The lymphatic system is composed of capillaries, vessels, nodes and other organs that help to transport and filter lymph. This lymph fluid is the medium by which the body detoxifies and clears itself of harmful pathogens that can compromise good health and vitality. As lymph fluid passes through the several hundred lymph nodes located throughout the body, pathogenic debris is caught within the nodes and destroyed by white blood cells, letting the filtered lymph fluid to make its return into the general circulation of the body. There are roughly 600 lymph nodes found at various points throughout the body with the highest concentrations being in the armpit (axilla) and groin (inguinal) but lymph nodes are also found in the abdomen, chest and throat and are all closely located near arteries.
The four main functions of the lymphatic system are:
- The return of fluid from the tissue spaces of the body back into the cardiovascular system – The process of diffusion of blood from arterial circulation to venous circulation, at the cellular level causes a leakage of plasma that baths the cells and other tissues in nutrients and oxygen. This same fluid then carries away waste materials to lymphatic vessels and general circulation.
- Lymph node filtration – The nodes house a majority of white blood cells in the body, essential in fighting bacteria, viruses and cancer cells. When filtering lymph, white blood cells attack any pathogens that are trapped within the nodes.
- Spleen – By filtering out pathogens like viruses and bacteria the spleen is lymphoid tissue that helps to cleanse the blood.
- Establishing an immune response and fighting infections – The lymphatic system and lymph nodes in particular kick into overdrive when infection is detected causing these glands to swell locally.

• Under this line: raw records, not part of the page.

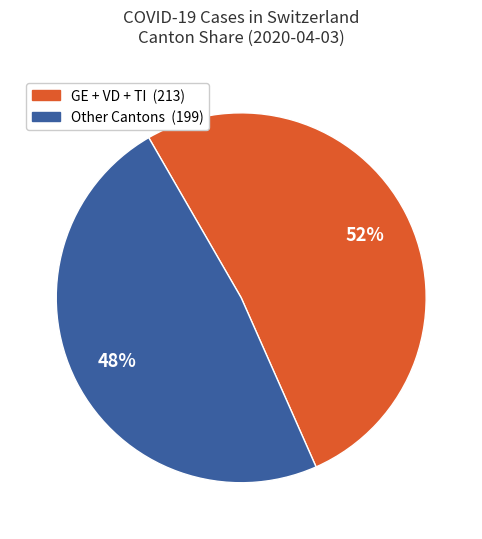

Is there a majority slice in this chart?

Yes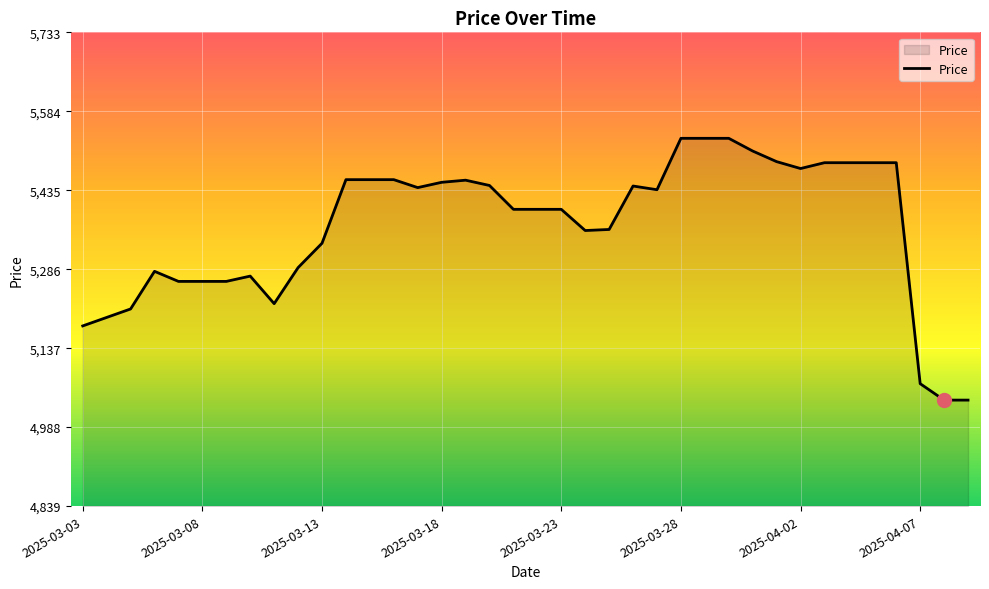

What is the maximum value shown in the chart?

5533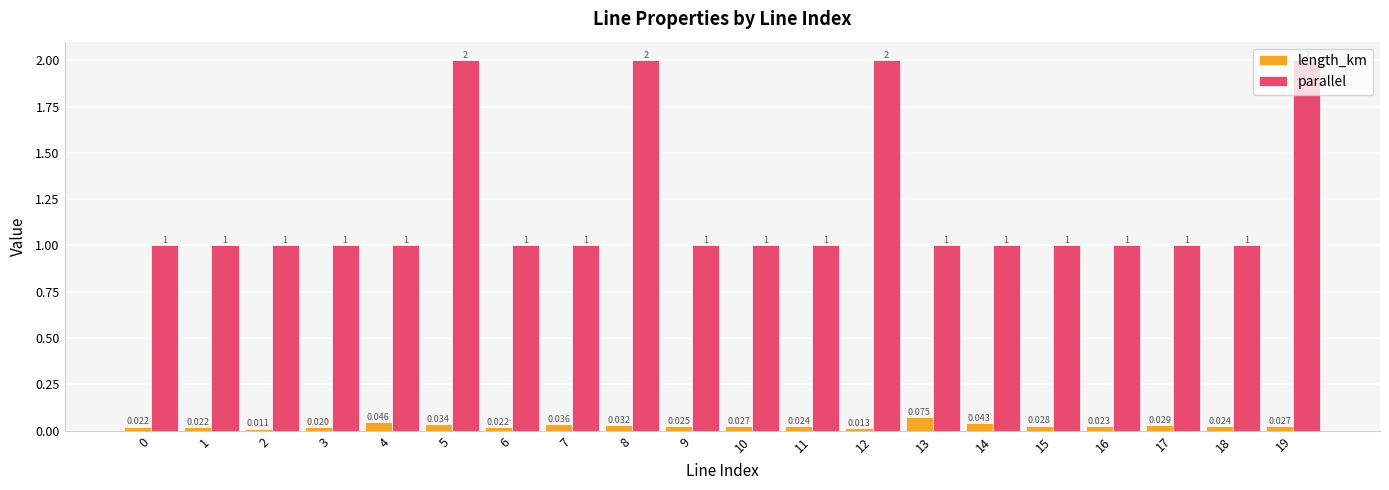

At which category is the sum across all series the highest?

5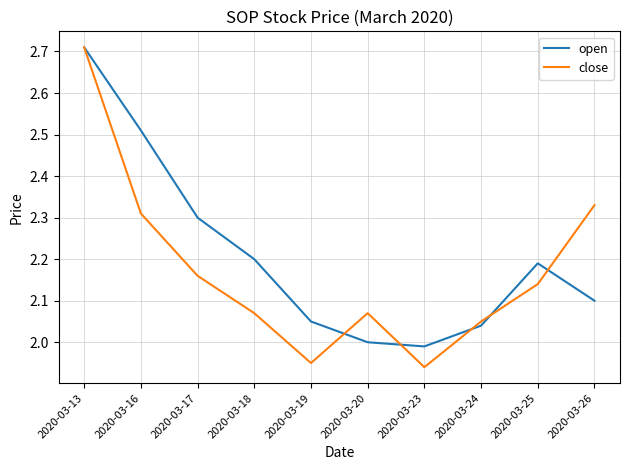

Is it true that close equals 2.0 at 2020-03-24?

True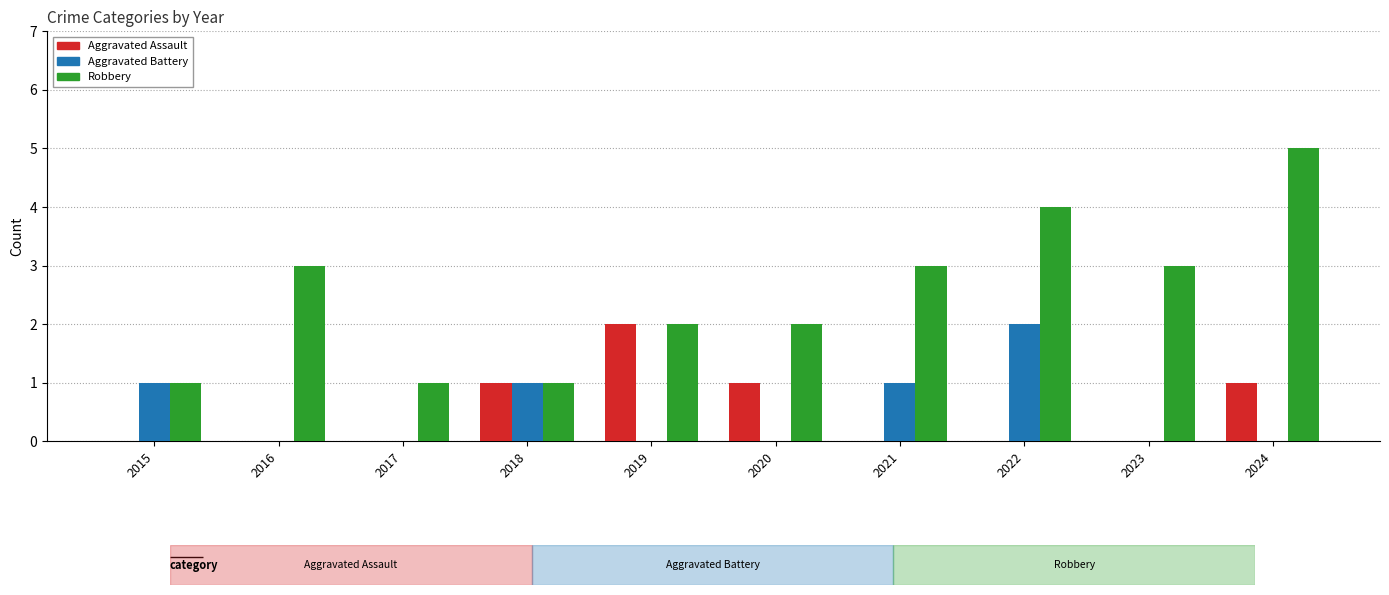

Count the number of data series in this chart.

3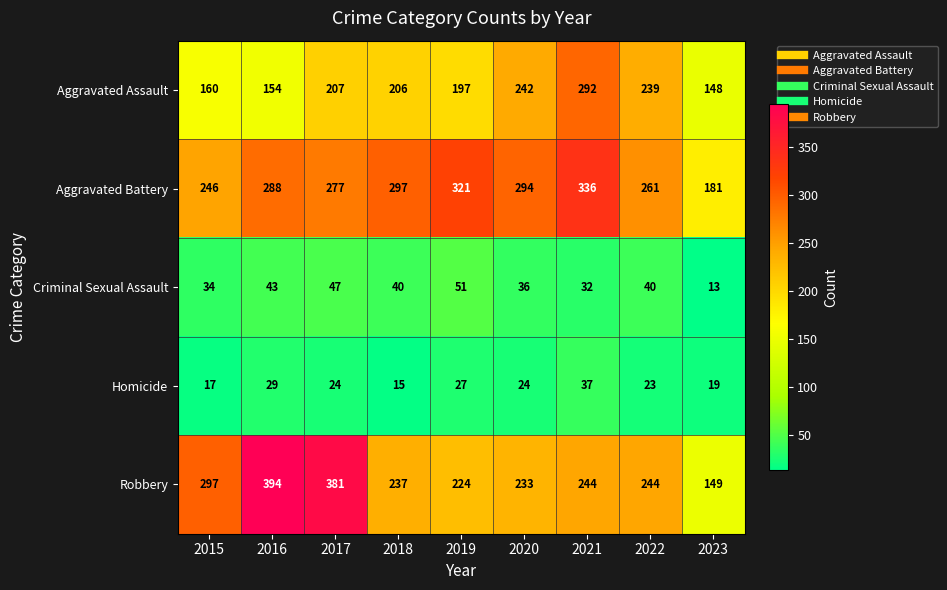

At 2020, list the series in order from largest to smallest.

Aggravated Battery, Aggravated Assault, Robbery, Criminal Sexual Assault, Homicide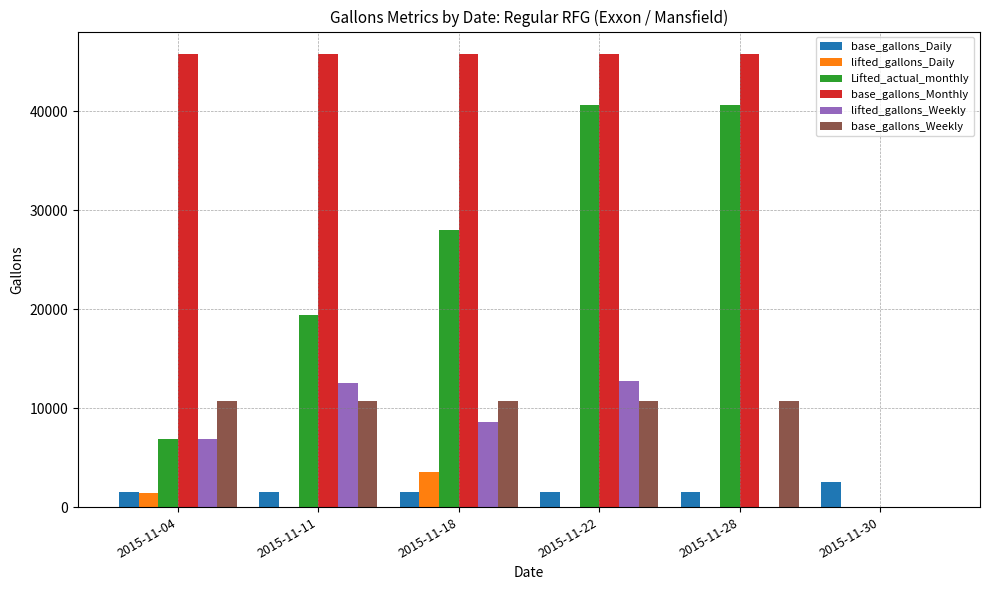

The value of Lifted_actual_monthly at 2015-11-11 is 27995. True or false?

False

The lymphatic system may not be able to perform its vital functions effectively if the quality of the fluid becomes congested with metabolic waste and other pathogenic debris, the volume of fluid becomes excessive, tissue inflammation, blockage by tumor or where vessels and nodes are damaged due to surgery, cancer or trauma. This is where a qualified lymphatic therapist becomes plays a vital role in your overall health and quality of life.